After water, coffee is the most consumed beverage in the world. For many people, it is a must-have drink to begin the day in a good way. There’s no home without at least one bag of coffee in its pantry, offices without coffee makers, and there are coffee shops practically on every corner.
We are talking about a drink that arrived to revolutionize the world. Ethiopia is the cradle of coffee, but it is known that it has been consumed as a drink since the fifteenth century, when in Yemen the coffee beans were roasted and ground for the first time in a similar way as they are prepared nowadays. It is also believed that in this Arabic country was discovered the energizing effect of the grains of the coffee plant. From Africa, the beans arrived in Arabia and from there they expanded to Europe, America and other regions of Asia.
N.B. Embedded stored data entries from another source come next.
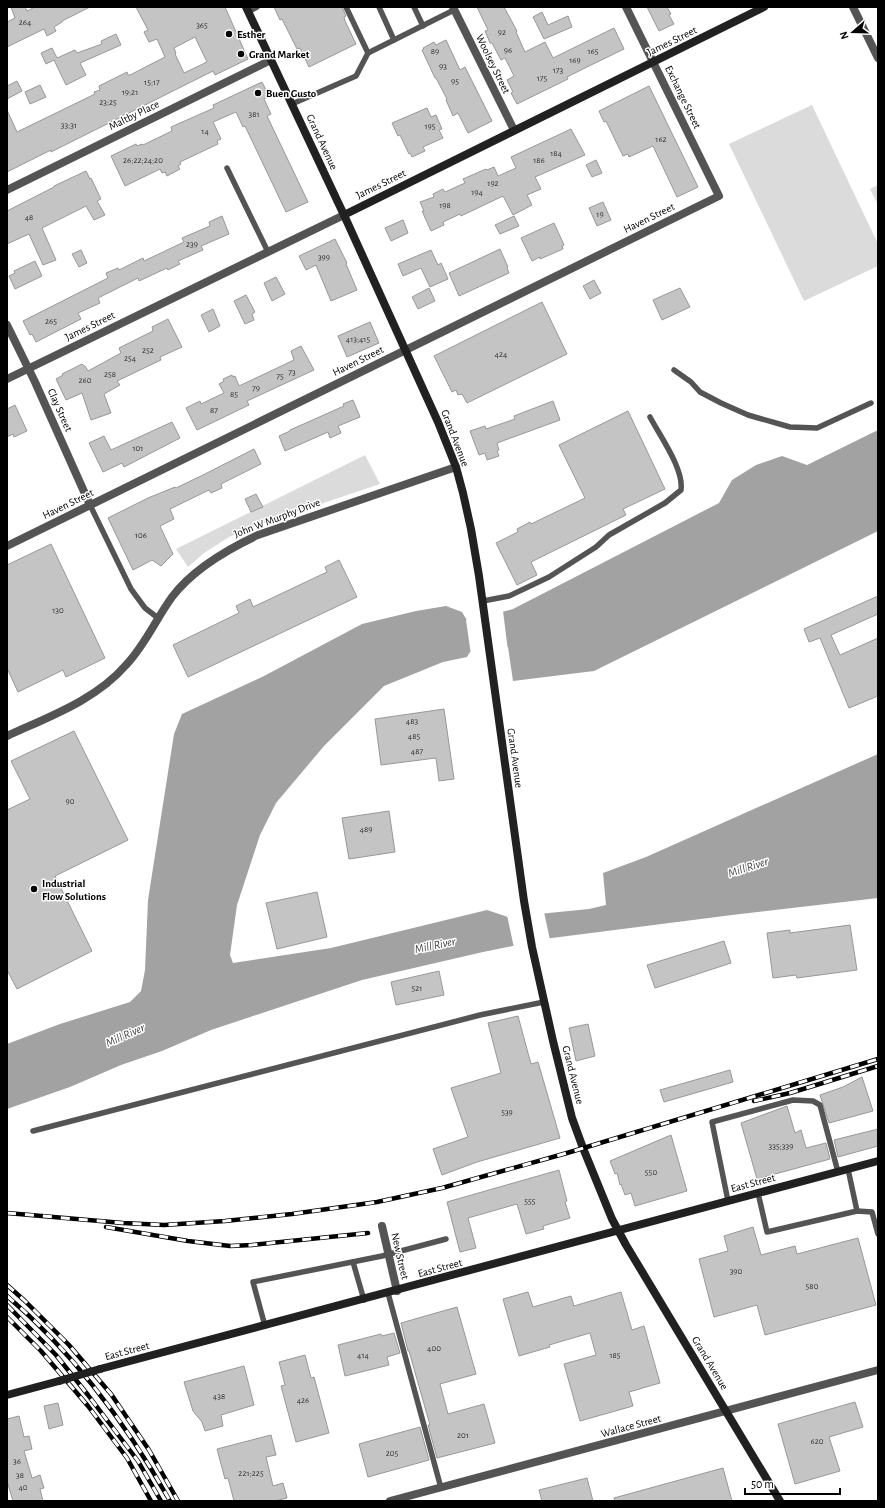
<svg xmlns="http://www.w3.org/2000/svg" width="885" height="1508" font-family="'Alegreya Sans',sans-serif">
	<rect width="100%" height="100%" fill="#fff"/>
	<g fill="#dbdbdb">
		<path d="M812,105L878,244V266L804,301L729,144Z"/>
		<path d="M878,185V205L870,189Z"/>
		<path d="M365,455L380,484L261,524L229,537L204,553L188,567L176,549Z"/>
	</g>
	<path fill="#a2a2a2" d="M878,430V531L594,671L513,681L508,647L470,652L467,657L443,662L384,686L324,746L276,803L260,835L237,905L230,955L233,963L331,948L487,910L508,917L589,909L606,905L603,873L646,857L878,754V898L732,915L552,938L483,952L362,980L211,1030L162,1051L121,1065L70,1087L7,1109V1044L60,1024L130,1002L141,991L145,970L148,900L174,734L182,714L264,676L362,624L416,611L446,606L462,612L468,622L513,609L719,503L732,480L756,465L782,456L807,465Z"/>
	<g fill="#fff">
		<path d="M503,611L508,651L507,650L472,654L471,655L466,620Z"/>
		<path d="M544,912L550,940L514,948L507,915Z"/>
	</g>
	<g fill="#c4c4c4" stroke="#989898" fill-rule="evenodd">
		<path d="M11,7H25L27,11L35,7H90L62,21V22L54,27L56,31L47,36L44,29L7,47V22L15,18Z"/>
		<path d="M136,7H225L248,59L215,75L213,71L51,152V150L7,172V110L17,132L95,94L94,92L100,90L99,86L127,72L128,75H130L165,57L157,39L149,42L144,32L148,30ZM195,37L207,62L184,73L175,54L176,53L174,48Z"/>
		<path d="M274,7H342L346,16L344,17L345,21L356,44L309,67L300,48L297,49L282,19L280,20Z"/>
		<path d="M477,7H504L517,31L516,32L525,52L545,42L553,58L614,28L624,49L587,67L567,77L568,79L517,104L511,93L513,92L507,80L514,76L505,58L501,60L492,43H490L485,31L488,30Z"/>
		<path d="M647,7H667L671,14L669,15L674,24L659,31Z"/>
		<path d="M542,12L548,25L568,16L572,27L544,39L533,17Z"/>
		<path d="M116,34L121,45L80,63L86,75L66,85L54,60L46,64L41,53L52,48L57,58L75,50L77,53L102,44L101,41Z"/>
		<path d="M446,40L460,70L465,67L492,121L468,133L458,113L453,116L446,100L447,99L436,78H435L422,50L424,49L423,48L434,42L436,45Z"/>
		<path d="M17,81L22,91L7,99V86Z"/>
		<path d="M262,82L269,96L264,99L271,114L267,116L308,202L286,212L245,126L243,127L236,112L213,122L221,139L217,141L218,144L180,162L181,164L178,166L180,169L167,176L165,172L162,173L160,169L125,186L111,156L136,144L137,146L142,144L143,145L172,131L171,127L214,108L213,105Z"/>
		<path d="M40,85L46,97L30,104L25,92Z"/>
		<path d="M649,86L698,187L677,197L653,146L629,157L628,154L623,156L606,121L604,122L599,111Z"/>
		<path d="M427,108L431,117L436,115L442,129L439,130L443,138L423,147L425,151L412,157L410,153L409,154L400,135L398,136L392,123Z"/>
		<path d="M571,129L585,155L535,177L541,189L527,195L532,205L513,215L503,196L461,216L460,214L443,222L444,225L431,231L422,211H424L420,202L434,197L433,194L443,189L445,192L465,183L463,179L486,169L487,170L494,167L498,176L516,168L511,157Z"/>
		<path d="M596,160L602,173L592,177L586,165Z"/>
		<path d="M86,171L90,179L91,178L101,199L97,201L105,215L94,220L86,206L42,228L56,260L43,265L29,234L7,244V211L54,187V186Z"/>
		<path d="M603,202L611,220L597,226L589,208Z"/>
		<path d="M222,216L229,234L201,246L203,250L178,261L180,264L168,270L167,268L139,281L138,278L98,298L100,303L78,313L81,319L36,342L32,334L30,335L23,321L108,278L106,273L118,268L119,270L143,258L144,261L184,242L182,238L210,226L209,222Z"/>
		<path d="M514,216L519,226L500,234L495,225Z"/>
		<path d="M403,220L408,233L391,241L385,228Z"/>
		<path d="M554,223L564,245L562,246L563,249L540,259V257L532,261L521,238Z"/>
		<path d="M335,239L347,263L346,264L357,290L331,301L316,265L306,270L299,256Z"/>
		<path d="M500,249L508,267L507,268L509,273L459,296L449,273Z"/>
		<path d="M81,250L87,263L79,267L72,254Z"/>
		<path d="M431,250L438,265L441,263L448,279L430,287L421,268L403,276L398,264Z"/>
		<path d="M35,261L42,276L15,289L9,276L15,273L14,271Z"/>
		<path d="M276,277L285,294L272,301L264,283Z"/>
		<path d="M594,280L601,293L590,299L583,286Z"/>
		<path d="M429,288L435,301L418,309L412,297Z"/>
		<path d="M680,288L690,307L662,320L653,300Z"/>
		<path d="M246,295L255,312L252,314L254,320L245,324L234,301Z"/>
		<path d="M542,302L567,354L467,403L462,394L458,395L456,390L452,392L434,356Z"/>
		<path d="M213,309L220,326L209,332L201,315Z"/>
		<path d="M168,319L182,347L160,357L161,360L117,381L120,385L104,394L111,413L91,420L82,393L66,400L56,379L63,375L62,374L82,364L84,366H85L88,371L121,353L119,348L153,331L152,327Z"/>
		<path d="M370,322L379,343L347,357L338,336Z"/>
		<path d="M301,346L314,370L247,401L249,405L197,430L186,408L200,401L201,404L224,393L219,384L224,381L223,379L232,375L233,377L235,376L239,386L294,360L291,351Z"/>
		<path d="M353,400L360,417L338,426L341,433L330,438L328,432L285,451L279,436L290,431V430L344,406L343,404Z"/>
		<path d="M553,401L560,420L497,443L499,450L497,451L499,456L487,460L485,453L479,455L470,431L485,426L486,429L515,419L514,416Z"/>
		<path d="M15,405L27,431L14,437L13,434L7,437V409Z"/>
		<path d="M628,411L665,489L623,509L626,515L531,562L537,575L517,585L496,543L518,532L517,529L530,522L531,524L585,498L559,445Z"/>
		<path d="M172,422L180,438L124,467L122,463L103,472L89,443L104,436L111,450Z"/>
		<path d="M254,449L261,464L221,484L222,488L211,493L209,490L170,509L174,519L160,526L173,554L161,566L152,560L133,570L108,518L148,498L175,487L176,488L203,475Z"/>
		<path d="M256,494L263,507L251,512L245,499Z"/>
		<path d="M51,544L105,658L66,677L63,670L18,692L7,668V565Z"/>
		<path d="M339,560L357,597L188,677L173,645L239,613L236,606L250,599L253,607L327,572L325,567Z"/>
		<path d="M878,596V614L831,635L840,655L878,638V696L849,708L820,638L809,642L804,629Z"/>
		<path d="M444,709L454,779L439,781L436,758L381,765L375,719Z"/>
		<path d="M74,731L128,840L55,876L92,951L17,989L7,970V810L30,799L11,761Z"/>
		<path d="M389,811L395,852L349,859L342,818Z"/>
		<path d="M317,892L327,937L277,949L266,903Z"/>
		<path d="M850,925L857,970L797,978L796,975L773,978L767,933L790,930V933Z"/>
		<path d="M724,941L731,963L655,988L647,965Z"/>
		<path d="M439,971L444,995L396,1005L391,982Z"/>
		<path d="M518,1016L531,1064L538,1062L560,1138L477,1162L442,1175L433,1149L468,1137L451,1088L501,1073L488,1023Z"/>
		<path d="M588,1024L595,1056L576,1061L569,1028Z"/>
		<path d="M730,1070L733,1082L664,1102L660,1090Z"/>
		<path d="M862,1077L873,1111L829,1123L820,1095L843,1087Z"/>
		<path d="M787,1106L795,1133L801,1130L806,1148L826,1143L830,1159L757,1179L741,1123Z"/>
		<path d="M878,1129V1146L838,1157L834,1140Z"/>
		<path d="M671,1135L687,1191L635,1206L631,1193L625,1195L621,1184L620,1185L617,1173L615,1174L610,1161Z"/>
		<path d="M559,1170L567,1201L565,1202L570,1218L543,1226L544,1229L526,1234L517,1204L468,1218L476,1248L460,1252L447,1202Z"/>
		<path d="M753,1227L761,1255L795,1246L797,1254L858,1238L876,1305L765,1335L757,1305L714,1317L699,1259L728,1251L724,1236Z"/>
		<path d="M528,1292L533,1307L571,1296L574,1306L621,1292L632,1330L644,1326L660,1383L629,1392L633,1406L580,1421L564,1364L596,1355L590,1333L549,1345L550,1347L519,1356L503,1299Z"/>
		<path d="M457,1307L476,1374L440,1384L448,1414L484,1404L495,1443L437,1458L428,1425H430L409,1351H408L401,1323Z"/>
		<path d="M394,1333L400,1353L387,1357L389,1365L345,1376L338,1345L381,1334L382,1336Z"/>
		<path d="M305,1355L311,1378L314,1377L329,1433L296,1442L281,1386L285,1385L279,1362Z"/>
		<path d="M244,1366L254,1405L221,1415L223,1426L205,1431L202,1422L193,1411L184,1382Z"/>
		<path d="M855,1402L863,1427L829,1437L840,1471L795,1484L778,1424Z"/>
		<path d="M58,1403L63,1425L49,1429L44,1406Z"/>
		<path d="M19,1416L24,1437L29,1436L32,1449L24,1451L32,1478L40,1475L44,1488L40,1489L43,1501H13L7,1481V1419Z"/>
		<path d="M420,1427L429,1460L368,1477L359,1444Z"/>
		<path d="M271,1435L276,1455L266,1457L273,1486L283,1483L287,1498L275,1501H234L228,1478L225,1479L217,1449Z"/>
		<path d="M723,1468L732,1501H615L614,1498Z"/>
		<path d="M587,1478L593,1501H542L539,1490Z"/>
	</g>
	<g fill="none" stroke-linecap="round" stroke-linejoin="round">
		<g stroke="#545454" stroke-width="5.5">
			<path d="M379,7L394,40"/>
			<path d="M414,7L423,26"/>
			<path d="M248,12L257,7"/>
			<path d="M368,53L454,10"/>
			<path d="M292,104L356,76L368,53L346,7"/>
			<path d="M227,168L268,252"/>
			<path d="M674,370L691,382L700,392L721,403L748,415L790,427L817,428L871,403"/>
			<path d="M90,505L131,589L145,608L158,618"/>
			<path d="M483,601L509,596L549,577L596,547L609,535L665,503L681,490C684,469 660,436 650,417"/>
			<path d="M33,1131L480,1015L544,1002"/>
			<path d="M848,1169L857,1211"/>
			<path d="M758,1193L767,1232L857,1211L872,1212L878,1234"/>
			<path d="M728,1201L712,1122L793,1100L813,1101L820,1105L838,1172"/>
			<path d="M353,1262L364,1300"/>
			<path d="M388,1293L441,1488"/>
			<path d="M265,1326L253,1282L382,1256L446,1239"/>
		</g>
		<g stroke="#545454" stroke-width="8">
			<path d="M453,7L514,130"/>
			<path d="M853,7L878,58"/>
			<path d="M7,190L271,60"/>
			<path d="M7,325L35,382L90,505"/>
			<path d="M7,546L719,196L626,7"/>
			<path d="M7,736C48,717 96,700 126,665C145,645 156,619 172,597C193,569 226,550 258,535L456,467"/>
			<path d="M382,1226L397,1291"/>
			<path d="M390,1501L878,1370"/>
		</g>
		<path stroke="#545454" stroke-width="8" d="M7,379L344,215"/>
		<g stroke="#212121" stroke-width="8">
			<path d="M246,7L344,215L438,422L456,467L463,493L471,529L479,576L524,901L532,947L553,1041L572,1118L583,1148L612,1219L626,1245L780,1501"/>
			<path d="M344,215L764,7"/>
			<path d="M100,1369L878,1161"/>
			<path d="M7,1395L59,1381"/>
		</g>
		<g stroke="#000" stroke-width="4.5">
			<g id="rail">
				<path d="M754,1101L790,1093L878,1066"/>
				<path d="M7,1213L123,1223L164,1225L225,1221L292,1214L377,1202L442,1188L567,1153L878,1059"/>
				<path d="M106,1227L188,1241L230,1246L252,1245L368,1233"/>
				<path d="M7,1285L25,1301L69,1345L111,1394L149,1450L178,1501"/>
				<path d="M7,1296C74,1353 127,1425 170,1501"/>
				<path d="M7,1305L56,1355L88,1395L138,1461L161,1501"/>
				<path d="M7,1317L41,1351L88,1406L127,1458L151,1501"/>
			</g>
		</g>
		<use href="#rail" stroke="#fff" stroke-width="3" stroke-dasharray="9" stroke-linecap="butt"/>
		<path stroke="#212121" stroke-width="8" d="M59,1381L100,1369"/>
	</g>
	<g fill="#000" stroke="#fff" stroke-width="1.5">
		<circle cx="229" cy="34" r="4"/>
		<circle cx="241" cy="54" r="4"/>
		<circle cx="258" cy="93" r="4"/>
		<circle cx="34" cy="889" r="4"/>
	</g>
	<g text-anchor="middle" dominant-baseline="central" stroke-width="3" stroke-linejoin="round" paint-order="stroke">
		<g font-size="9" fill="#313131">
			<text x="25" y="22">264</text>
			<text x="202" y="25">365</text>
			<text x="502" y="32">92</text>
			<text x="508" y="50">96</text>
			<text x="435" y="51">89</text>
			<text x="593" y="51">165</text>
			<text x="575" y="60">169</text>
			<text x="443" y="66">93</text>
			<text x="558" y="70">173</text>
			<text x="542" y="78">175</text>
			<text x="455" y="81">95</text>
			<text x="152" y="82">15;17</text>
			<text x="130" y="92">19;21</text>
			<text x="108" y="102">23;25</text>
			<text x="254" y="114">381</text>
			<text x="69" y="125">33;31</text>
			<text x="430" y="126">195</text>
			<text x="205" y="131">14</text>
			<text x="661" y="139">162</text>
			<text x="556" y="153">184</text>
			<text x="143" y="160">26;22;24;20</text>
			<text x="539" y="160">186</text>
			<text x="493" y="183">192</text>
			<text x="477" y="192">194</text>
			<text x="445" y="205">198</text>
			<text x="600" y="214">19</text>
			<text x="29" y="217">48</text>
			<text x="192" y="244">239</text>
			<text x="324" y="257">399</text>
			<text x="51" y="321">265</text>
			<text x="358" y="339">413;415</text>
			<text x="148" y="350">252</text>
			<text x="501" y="354">424</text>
			<text x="130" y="358">254</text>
			<text x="292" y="372">73</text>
			<text x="110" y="374">258</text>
			<text x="280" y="376">75</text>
			<text x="85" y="380">260</text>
			<text x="256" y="388">79</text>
			<text x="234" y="394">85</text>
			<text x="214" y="410">87</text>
			<text x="138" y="448">101</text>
			<text x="141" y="535">106</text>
			<text x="58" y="610">130</text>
			<text x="412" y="721">483</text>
			<text x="414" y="736">485</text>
			<text x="417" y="751">487</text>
			<text x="70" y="801">90</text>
			<text x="366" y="829">489</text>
			<text x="417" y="988">521</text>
			<text x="507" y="1112">539</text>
			<text x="781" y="1146">335;339</text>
			<text x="651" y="1172">550</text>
			<text x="530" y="1201">555</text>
			<text x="736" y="1271">390</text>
			<text x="812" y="1286">580</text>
			<text x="434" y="1348">400</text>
			<text x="363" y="1355">414</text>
			<text x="615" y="1355">185</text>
			<text x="219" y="1396">438</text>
			<text x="303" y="1400">426</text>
			<text x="463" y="1435">201</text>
			<text x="817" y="1441">620</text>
			<text x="392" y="1453">205</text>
			<text x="17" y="1461">36</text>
			<text x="251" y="1473">221;225</text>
			<text x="20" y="1475">38</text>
			<text x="23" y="1487">40</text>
		</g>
		<g font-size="11" font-weight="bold" fill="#000" stroke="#fff" text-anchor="start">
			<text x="237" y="34">Esther</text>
			<text x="249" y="54">Grand Market</text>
			<text x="266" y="93">Buen Gusto</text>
			<text x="42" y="883">Industrial<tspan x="42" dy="13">Flow Solutions</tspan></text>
		</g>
		<g font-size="11" fill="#000" stroke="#fff">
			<text transform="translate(672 41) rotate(-26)">James Street</text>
			<text transform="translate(493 64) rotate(64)">Woolsey Street</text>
			<text transform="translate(683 97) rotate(64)">Exchange Street</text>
			<text transform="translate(134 115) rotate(-26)">Maltby Place</text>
			<text transform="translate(322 142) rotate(65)">Grand Avenue</text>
			<text transform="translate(381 184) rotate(-26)">James Street</text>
			<text transform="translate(649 218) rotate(-26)">Haven Street</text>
			<text transform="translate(90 326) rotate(-26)">James Street</text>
			<text transform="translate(358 361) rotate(-26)">Haven Street</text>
			<text transform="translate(60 410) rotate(66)">Clay Street</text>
			<text transform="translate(455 438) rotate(69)">Grand Avenue</text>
			<text transform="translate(68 504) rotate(-26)">Haven Street</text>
			<text transform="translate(277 518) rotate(-21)">John W Murphy Drive</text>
			<text transform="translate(515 758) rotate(82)">Grand Avenue</text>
			<text transform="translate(573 1075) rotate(76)">Grand Avenue</text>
			<text transform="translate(753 1183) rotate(-15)">East Street</text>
			<text transform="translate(400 1256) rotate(77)">New Street</text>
			<text transform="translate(440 1268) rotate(-15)">East Street</text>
			<text transform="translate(127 1351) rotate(-15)">East Street</text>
			<text transform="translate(710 1363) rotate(59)">Grand Avenue</text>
			<text transform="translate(631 1426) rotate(-15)">Wallace Street</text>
		</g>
		<g font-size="12" font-style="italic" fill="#434343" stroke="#fff">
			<text transform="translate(748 867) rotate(-18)">Mill River</text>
			<text transform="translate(435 945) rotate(-12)">Mill River</text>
			<text transform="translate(125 1035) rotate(-24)">Mill River</text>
		</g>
	</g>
	<rect width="885" height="1508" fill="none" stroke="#000000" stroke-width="16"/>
	<g transform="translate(853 32) rotate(250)" stroke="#ffffff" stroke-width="3" paint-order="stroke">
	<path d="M0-3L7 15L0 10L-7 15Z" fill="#000000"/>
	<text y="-6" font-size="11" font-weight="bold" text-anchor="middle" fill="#000000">N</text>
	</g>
	<path d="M745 1488v6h95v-6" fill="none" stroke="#000000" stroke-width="2"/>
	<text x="751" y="1488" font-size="12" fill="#000000" stroke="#ffffff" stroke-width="3" paint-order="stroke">50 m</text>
</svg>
Currently, the major coffee producing countries share several similarities. All of them are located in the central area of the planet, so they have tropical or dry weather, which is necessary for coffee beans to grow correctly. The type of coffee we drink varies according to the temperature, composition of the soil, sun, rain and other factors that change its flavor.
These are the top coffee producing countries in the world:
According to statistics from the International Coffee Organization, Brazil has been for decades the top coffee producing country in the world. With around 2,600,000 metric tons per year, it concentrates over 30% of the world production.
Colombian coffee is recognized as one of the best worldwide. Its production exceeds the 800,000 metric tons per year and is the country that produces the highest amount of Arabica beans in the world.
Mexico produces mainly high-quality Arabica coffee beans, which are grown in the southern coastal region of the country. Its production surpasses the 250,000 metric tons per year and is the country with the most U.S. coffee imports.
Due to the quick growth of its production, Vietnam has managed to sneak in among the leading coffee producers in the world with 1,650,000 metric tons per year. Although there was a pause in production before and after the Vietnam War, coffee has always been an essential part of the country's economy, with rice being the only greater export.
Coffee is native to Ethiopia and it is the largest exporter in Africa with more than 380,000 metric tons per year. It is estimated that around 15 million Ethiopians work in the production of coffee and that this grain represents almost 30% of the country's annual exports. Ethiopia has been producing Arabica coffee beans for over 1000 years.